Hystrix, a Netflix API for latency and fault tolerance in complex distributed systems uses Bulkhead Pattern technique for thread isolation. Can someone please elaborate on it.
In general, the goal of the bulkhead pattern is to avoid faults in one part of a system to take the entire system down. The term comes from ships where a ship is divided in separate watertight compartments to avoid a single hull breach to flood the entire ship; it will only flood one bulkhead.
Implementations of the bulkhead pattern can take many forms depending on what kind of faults you want to protect the system from. I will only discuss the type of faults Hystrix handles in this answer.
I think the bulkhead pattern was popularized by the book Release It! by Michael T. Nygard.
The bulkhead implementation in Hystrix limits the number of concurrent calls to a component. This way, the number of resources (typically threads) that is waiting for a reply from the component is limited.

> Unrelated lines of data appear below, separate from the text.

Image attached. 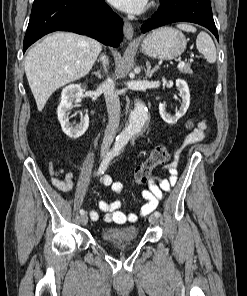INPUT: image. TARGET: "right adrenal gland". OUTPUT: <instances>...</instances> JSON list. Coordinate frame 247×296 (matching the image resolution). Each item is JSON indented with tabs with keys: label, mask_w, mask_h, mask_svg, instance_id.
<instances>
[{
	"label": "right adrenal gland",
	"mask_w": 247,
	"mask_h": 296,
	"mask_svg": "<svg viewBox=\"0 0 247 296\" xmlns=\"http://www.w3.org/2000/svg\"><path fill=\"white\" fill-rule=\"evenodd\" d=\"M104 72H107L106 68L104 67ZM93 75H96L98 77V79L103 78V75L101 74V72L98 70L96 72L92 73Z\"/></svg>",
	"instance_id": "2a0ac1e0"
}]
</instances>
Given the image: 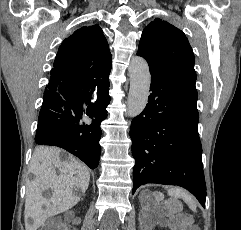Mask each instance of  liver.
Segmentation results:
<instances>
[{"label":"liver","instance_id":"1","mask_svg":"<svg viewBox=\"0 0 241 230\" xmlns=\"http://www.w3.org/2000/svg\"><path fill=\"white\" fill-rule=\"evenodd\" d=\"M62 153L61 149L55 147L40 146L32 155L29 171L34 179L27 183L26 189V230H37L49 216L74 207L80 200L76 190L83 194L89 186L90 172L87 166L70 155L62 157ZM46 188L52 190L51 199L42 196Z\"/></svg>","mask_w":241,"mask_h":230}]
</instances>
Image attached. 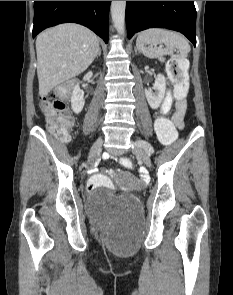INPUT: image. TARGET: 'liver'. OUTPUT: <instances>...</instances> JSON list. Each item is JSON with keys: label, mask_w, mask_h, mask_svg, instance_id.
Listing matches in <instances>:
<instances>
[{"label": "liver", "mask_w": 233, "mask_h": 295, "mask_svg": "<svg viewBox=\"0 0 233 295\" xmlns=\"http://www.w3.org/2000/svg\"><path fill=\"white\" fill-rule=\"evenodd\" d=\"M99 39L79 24H60L37 36V76L39 94L84 72L98 54Z\"/></svg>", "instance_id": "obj_1"}]
</instances>
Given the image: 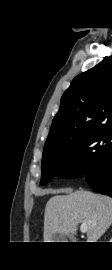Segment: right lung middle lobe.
Instances as JSON below:
<instances>
[{"label": "right lung middle lobe", "mask_w": 112, "mask_h": 270, "mask_svg": "<svg viewBox=\"0 0 112 270\" xmlns=\"http://www.w3.org/2000/svg\"><path fill=\"white\" fill-rule=\"evenodd\" d=\"M112 148V125L100 127L68 142L44 148L41 184L54 176L78 177L100 168Z\"/></svg>", "instance_id": "obj_1"}]
</instances>
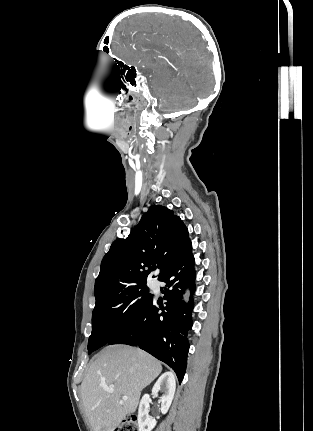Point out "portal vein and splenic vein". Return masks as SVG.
Listing matches in <instances>:
<instances>
[{
  "mask_svg": "<svg viewBox=\"0 0 313 431\" xmlns=\"http://www.w3.org/2000/svg\"><path fill=\"white\" fill-rule=\"evenodd\" d=\"M104 388V390L106 391V392H108V393H113V388H110V387H108V386H104L103 387ZM123 399H128L126 396H124L123 397Z\"/></svg>",
  "mask_w": 313,
  "mask_h": 431,
  "instance_id": "1",
  "label": "portal vein and splenic vein"
}]
</instances>
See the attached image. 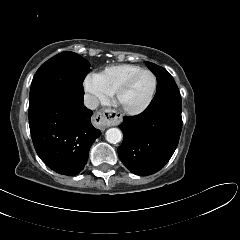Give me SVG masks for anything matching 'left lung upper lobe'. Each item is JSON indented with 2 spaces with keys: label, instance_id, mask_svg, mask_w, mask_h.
<instances>
[{
  "label": "left lung upper lobe",
  "instance_id": "5c2ea615",
  "mask_svg": "<svg viewBox=\"0 0 240 240\" xmlns=\"http://www.w3.org/2000/svg\"><path fill=\"white\" fill-rule=\"evenodd\" d=\"M147 66L157 77V91L151 102L173 99L181 100L178 87L172 76L162 67L147 62Z\"/></svg>",
  "mask_w": 240,
  "mask_h": 240
}]
</instances>
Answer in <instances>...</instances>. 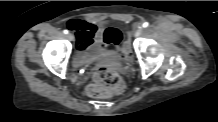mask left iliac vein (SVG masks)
Listing matches in <instances>:
<instances>
[{
    "instance_id": "obj_1",
    "label": "left iliac vein",
    "mask_w": 218,
    "mask_h": 122,
    "mask_svg": "<svg viewBox=\"0 0 218 122\" xmlns=\"http://www.w3.org/2000/svg\"><path fill=\"white\" fill-rule=\"evenodd\" d=\"M142 33H143V28H142V27H139V28L136 30V32H135V36H136V37H139V36L142 35Z\"/></svg>"
}]
</instances>
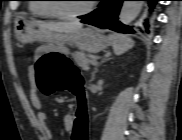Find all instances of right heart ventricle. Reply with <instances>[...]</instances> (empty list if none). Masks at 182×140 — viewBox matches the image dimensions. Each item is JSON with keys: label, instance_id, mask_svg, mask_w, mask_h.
<instances>
[{"label": "right heart ventricle", "instance_id": "right-heart-ventricle-1", "mask_svg": "<svg viewBox=\"0 0 182 140\" xmlns=\"http://www.w3.org/2000/svg\"><path fill=\"white\" fill-rule=\"evenodd\" d=\"M44 1L48 0H32L28 6L29 12L38 17L54 16L50 4L44 3Z\"/></svg>", "mask_w": 182, "mask_h": 140}]
</instances>
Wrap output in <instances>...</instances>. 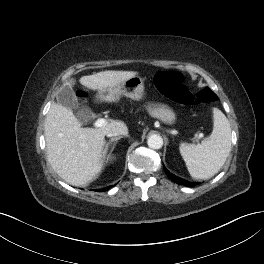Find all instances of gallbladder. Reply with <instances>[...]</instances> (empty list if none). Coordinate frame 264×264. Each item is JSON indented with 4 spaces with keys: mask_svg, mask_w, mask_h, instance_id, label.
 Masks as SVG:
<instances>
[{
    "mask_svg": "<svg viewBox=\"0 0 264 264\" xmlns=\"http://www.w3.org/2000/svg\"><path fill=\"white\" fill-rule=\"evenodd\" d=\"M58 104L75 111L77 119L81 123H86L93 116L92 111L87 107H79L77 97L71 87V85H63L56 96Z\"/></svg>",
    "mask_w": 264,
    "mask_h": 264,
    "instance_id": "gallbladder-1",
    "label": "gallbladder"
}]
</instances>
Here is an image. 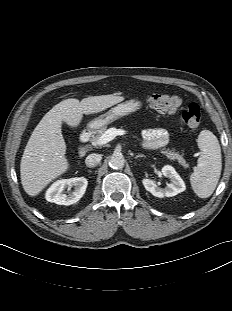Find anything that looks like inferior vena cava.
Here are the masks:
<instances>
[{
    "label": "inferior vena cava",
    "mask_w": 232,
    "mask_h": 311,
    "mask_svg": "<svg viewBox=\"0 0 232 311\" xmlns=\"http://www.w3.org/2000/svg\"><path fill=\"white\" fill-rule=\"evenodd\" d=\"M101 159L100 154H90L85 159L86 166L89 168L95 167L100 163Z\"/></svg>",
    "instance_id": "602c4592"
}]
</instances>
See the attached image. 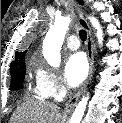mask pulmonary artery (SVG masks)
Here are the masks:
<instances>
[{
    "mask_svg": "<svg viewBox=\"0 0 122 123\" xmlns=\"http://www.w3.org/2000/svg\"><path fill=\"white\" fill-rule=\"evenodd\" d=\"M66 45L71 50H77L80 46V43L76 36H70L66 41Z\"/></svg>",
    "mask_w": 122,
    "mask_h": 123,
    "instance_id": "obj_1",
    "label": "pulmonary artery"
}]
</instances>
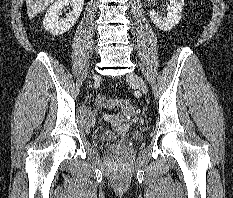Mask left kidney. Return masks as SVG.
<instances>
[{
	"label": "left kidney",
	"mask_w": 233,
	"mask_h": 198,
	"mask_svg": "<svg viewBox=\"0 0 233 198\" xmlns=\"http://www.w3.org/2000/svg\"><path fill=\"white\" fill-rule=\"evenodd\" d=\"M183 6L184 0H169L166 17L160 16L154 9L149 11V16L156 27L163 31H169L179 23Z\"/></svg>",
	"instance_id": "1"
}]
</instances>
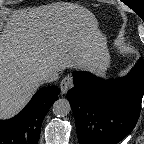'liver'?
Here are the masks:
<instances>
[{
	"mask_svg": "<svg viewBox=\"0 0 144 144\" xmlns=\"http://www.w3.org/2000/svg\"><path fill=\"white\" fill-rule=\"evenodd\" d=\"M106 44L95 16L80 5L10 10L0 22V119L29 102L48 70L98 71Z\"/></svg>",
	"mask_w": 144,
	"mask_h": 144,
	"instance_id": "obj_1",
	"label": "liver"
}]
</instances>
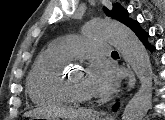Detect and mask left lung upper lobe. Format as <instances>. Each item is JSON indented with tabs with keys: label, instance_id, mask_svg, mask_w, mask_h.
<instances>
[{
	"label": "left lung upper lobe",
	"instance_id": "1",
	"mask_svg": "<svg viewBox=\"0 0 165 120\" xmlns=\"http://www.w3.org/2000/svg\"><path fill=\"white\" fill-rule=\"evenodd\" d=\"M104 11L106 12L107 16L117 19L128 27L133 21L128 17L127 10L122 8L119 4H114L112 11H109L107 8H104Z\"/></svg>",
	"mask_w": 165,
	"mask_h": 120
}]
</instances>
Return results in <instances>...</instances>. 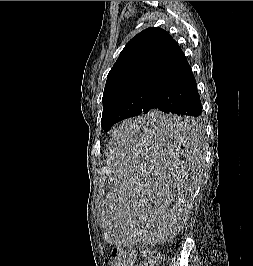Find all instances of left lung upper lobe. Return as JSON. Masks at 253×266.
<instances>
[{
    "instance_id": "obj_1",
    "label": "left lung upper lobe",
    "mask_w": 253,
    "mask_h": 266,
    "mask_svg": "<svg viewBox=\"0 0 253 266\" xmlns=\"http://www.w3.org/2000/svg\"><path fill=\"white\" fill-rule=\"evenodd\" d=\"M172 40L165 30L150 27L126 44L107 76L102 98L104 131L141 114L151 78Z\"/></svg>"
}]
</instances>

Assume you have a request based, multi threaded application (for example a typical web application) that uses three different components, A, B, and C. If requests to component C starts to hang, eventually all request handling threads will hang on waiting for an answer from C. This would make the application entirely non-responsive. If requests to C is handled slowly we have a similar problem if the load is high enough.
Hystrix' implementation of the bulkhead pattern limits the number of concurrent calls to a component and would have saved the application in this case. Assume we have 30 request handling threads and there is a limit of 10 concurrent calls to C. Then at most 10 request handling threads can hang when calling C, the other 20 threads can still handle requests and use components A and B.
Hystrix' has two different approaches to the bulkhead, thread isolation and semaphore isolation.
The standard approach is to hand over all requests to component C to a separate thread pool with a fixed number of threads and no (or a small) request queue.
The other approach is to have all callers acquire a permit (with 0 timeout) before requests to C. If a permit can't be acquired from the semaphore, calls to C are not passed through.
The advantage of the thread pool approach is that requests that are passed to C can be timed out, something that is not possible when using semaphores.
Here is a good example with runtime explanation for bulkhead in Resilience4j which is inspired by Netflix Hystrix.
Below example configurations might give some clarity of usage.
Example configurations: Allow maximum 5 concurrent calls at any given time. Keep other calls waiting for until one of the in-process 5 concurrent finishes or until maximum of 2 seconds.
Idea is not to burden any system with load more than they can consume. If incoming load is greater than consumption, then wait for reasonable time or just timeout & go for alternate path.